[PROBLEM DETAILS]
Copy the lines below exactly, starting at the one with "Členská sekce" and ending at the one with "święta i sylwestra.", and leave out any picture.

[THE DATA]

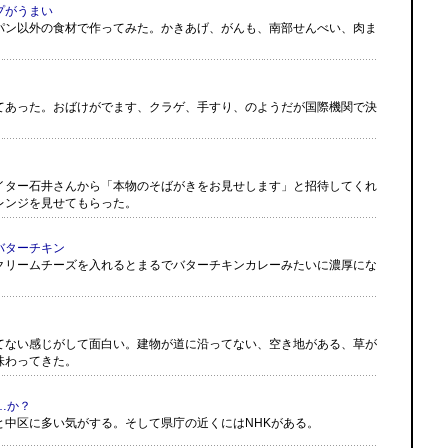
プがうまい
パン以外の食材で作ってみた。かきあげ、がんも、南部せんべい、肉ま
てあった。おばけがでます、クラゲ、手すり、のようだが国際機関で決
イター石井さんから「本物のそばがきをお見せします」と招待してくれ
レンジを見せてもらった。
バターチキン
クリームチーズを入れるとまるでバターチキンカレーみたいに濃厚にな
てない感じがして面白い。建物が道に沿ってない、空き地がある、草が
味わってきた。
…か？
と中区に多い気がする。そして県庁の近くにはNHKがある。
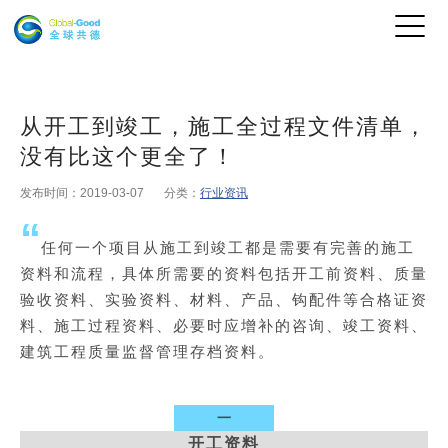
从开工到竣工，施工全过程文件清单，
没有比这个更全了！
发布时间：2019-03-07
分类：
行业资讯
“
任何一个项目从施工到竣工都是需要有完善的施工
资料和流程，具体所需要的资料包括开工前资料、质量
验收资料、实验资料、材料、产品、钩配件等合格证资
料、施工过程资料、必要时应增补的咨询、竣工资料、
建筑工程质量监督管理存档资料。
一
开工资料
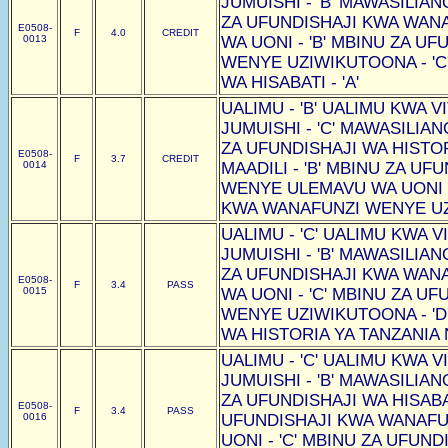
JUMUISHI - 'B' MAWASILIAN
ZA UFUNDISHAJI KWA WAN
E0508-
F
4.0
CREDIT
0013
WA UONI - 'B' MBINU ZA U
WENYE UZIWIKUTOONA - 'C
WA HISABATI - 'A'
UALIMU - 'B' UALIMU KWA VI
JUMUISHI - 'C' MAWASILIAN
ZA UFUNDISHAJI WA HISTOR
E0508-
F
3.7
CREDIT
0014
MAADILI - 'B' MBINU ZA U
WENYE ULEMAVU WA UONI -
KWA WANAFUNZI WENYE UZI
UALIMU - 'C' UALIMU KWA VI
JUMUISHI - 'B' MAWASILIAN
ZA UFUNDISHAJI KWA WAN
E0508-
F
3.4
PASS
0015
WA UONI - 'C' MBINU ZA U
WENYE UZIWIKUTOONA - 'D
WA HISTORIA YA TANZANIA N
UALIMU - 'C' UALIMU KWA VI
JUMUISHI - 'B' MAWASILIAN
ZA UFUNDISHAJI WA HISABAT
E0508-
F
3.4
PASS
0016
UFUNDISHAJI KWA WANAF
UONI - 'C' MBINU ZA UFUN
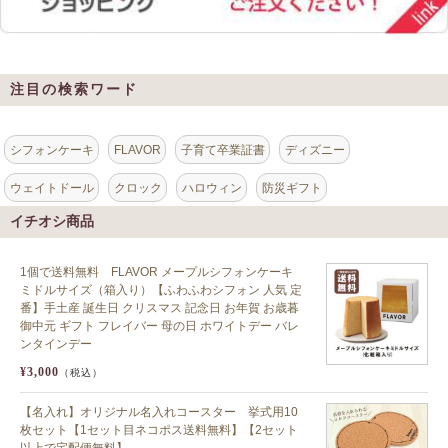
注目の検索ワード
シフォンケーキ
FLAVOR
子育て卒業証書
ディズニー
ウェイトドール
クロック
ハロウィン
防災ギフト
イチオシ商品
1個で送料無料 FLAVOR メープルシフォンケーキ
ミドルサイズ（箱入り）【ふわふわシフォン 人気 定
番】手土産 誕生日 クリスマス 記念日 お年賀 お歳暮
御中元 ギフト フレイバー 母の日 ホワイトデー バレ
ンタインデー
¥3,000
（税込）
【名入れ】オリジナル名入れコースター 挙式用10
枚セット【1セット目ネコポス送料無料】【2セット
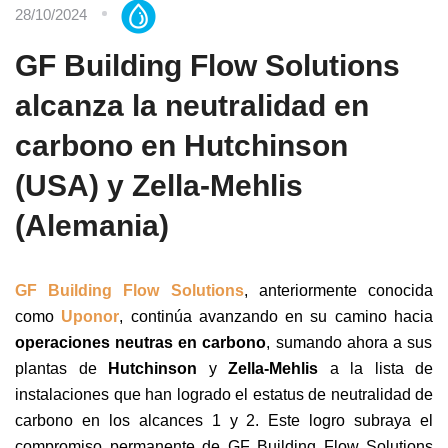
28/10/2024
GF Building Flow Solutions
alcanza la neutralidad en
carbono en Hutchinson
(USA) y Zella-Mehlis
(Alemania)
GF Building Flow Solutions
, anteriormente conocida
como
Uponor
, continúa avanzando en su camino hacia
operaciones neutras en carbono
, sumando ahora a sus
plantas de
Hutchinson
y
Zella-Mehlis
a la lista de
instalaciones que han logrado el estatus de neutralidad de
carbono en los alcances 1 y 2. Este logro subraya el
compromiso permanente de GF Building Flow Solutions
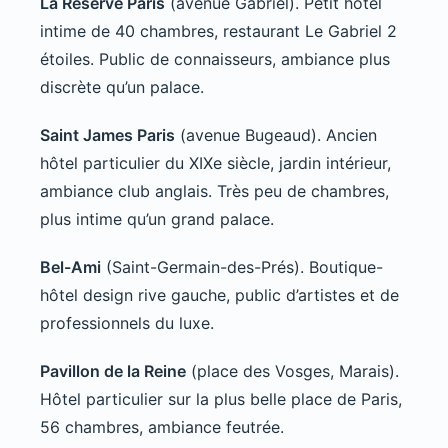
La Réserve Paris
(avenue Gabriel). Petit hôtel
intime de 40 chambres, restaurant Le Gabriel 2
étoiles. Public de connaisseurs, ambiance plus
discrète qu’un palace.
Saint James Paris
(avenue Bugeaud). Ancien
hôtel particulier du XIXe siècle, jardin intérieur,
ambiance club anglais. Très peu de chambres,
plus intime qu’un grand palace.
Bel-Ami
(Saint-Germain-des-Prés). Boutique-
hôtel design rive gauche, public d’artistes et de
professionnels du luxe.
Pavillon de la Reine
(place des Vosges, Marais).
Hôtel particulier sur la plus belle place de Paris,
56 chambres, ambiance feutrée.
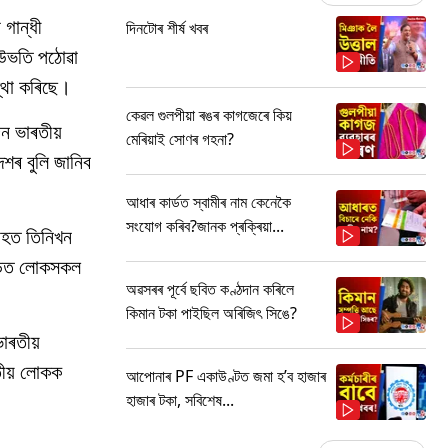
 গান্ধী
দিনটোৰ শীৰ্ষ খবৰ
 উভতি পঠোৱা
্থা কৰিছে।
কেৱল গুলপীয়া ৰঙৰ কাগজেৰে কিয়
ন ভাৰতীয়
মেৰিয়াই সোণৰ গহনা?
েশৰ বুলি জানিব
আধাৰ কাৰ্ডত স্বামীৰ নাম কেনেকৈ
সংযোগ কৰিব?জানক প্ৰক্ৰিয়া...
তাহত তিনিখন
াড়িত লোকসকল
অৱসৰৰ পূৰ্বে ছবিত কণ্ঠদান কৰিলে
কিমান টকা পাইছিল অৰিজিৎ সিঙে?
াৰতীয়
ৰতীয় লোকক
আপোনাৰ PF একাউণ্টত জমা হ’ব হাজাৰ
হাজাৰ টকা, সবিশেষ...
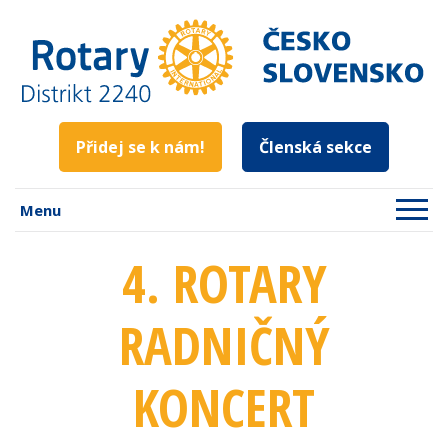
Přidej se k nám!
Členská sekce
Menu
4. ROTARY
RADNIČNÝ
KONCERT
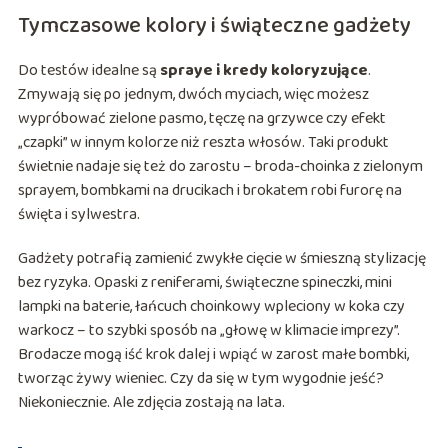
Tymczasowe kolory i świąteczne gadżety
Do testów idealne są
spraye i kredy koloryzujące
.
Zmywają się po jednym, dwóch myciach, więc możesz
wypróbować zielone pasmo, tęczę na grzywce czy efekt
„czapki” w innym kolorze niż reszta włosów. Taki produkt
świetnie nadaje się też do zarostu – broda-choinka z zielonym
sprayem, bombkami na drucikach i brokatem robi furorę na
święta i sylwestra.
Gadżety potrafią zamienić zwykłe cięcie w śmieszną stylizację
bez ryzyka. Opaski z reniferami, świąteczne spineczki, mini
lampki na baterie, łańcuch choinkowy wpleciony w koka czy
warkocz – to szybki sposób na „głowę w klimacie imprezy”.
Brodacze mogą iść krok dalej i wpiąć w zarost małe bombki,
tworząc żywy wieniec. Czy da się w tym wygodnie jeść?
Niekoniecznie. Ale zdjęcia zostają na lata.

[ANSWER FOR THE TASK]
Členská sekce
Menu
4. ROTARY
RADNIČNÝ
KONCERT
Tymczasowe kolory i świąteczne gadżety
Do testów idealne są
spraye i kredy koloryzujące
.
Zmywają się po jednym, dwóch myciach, więc możesz
wypróbować zielone pasmo, tęczę na grzywce czy efekt
„czapki” w innym kolorze niż reszta włosów. Taki produkt
świetnie nadaje się też do zarostu – broda-choinka z zielonym
sprayem, bombkami na drucikach i brokatem robi furorę na
święta i sylwestra.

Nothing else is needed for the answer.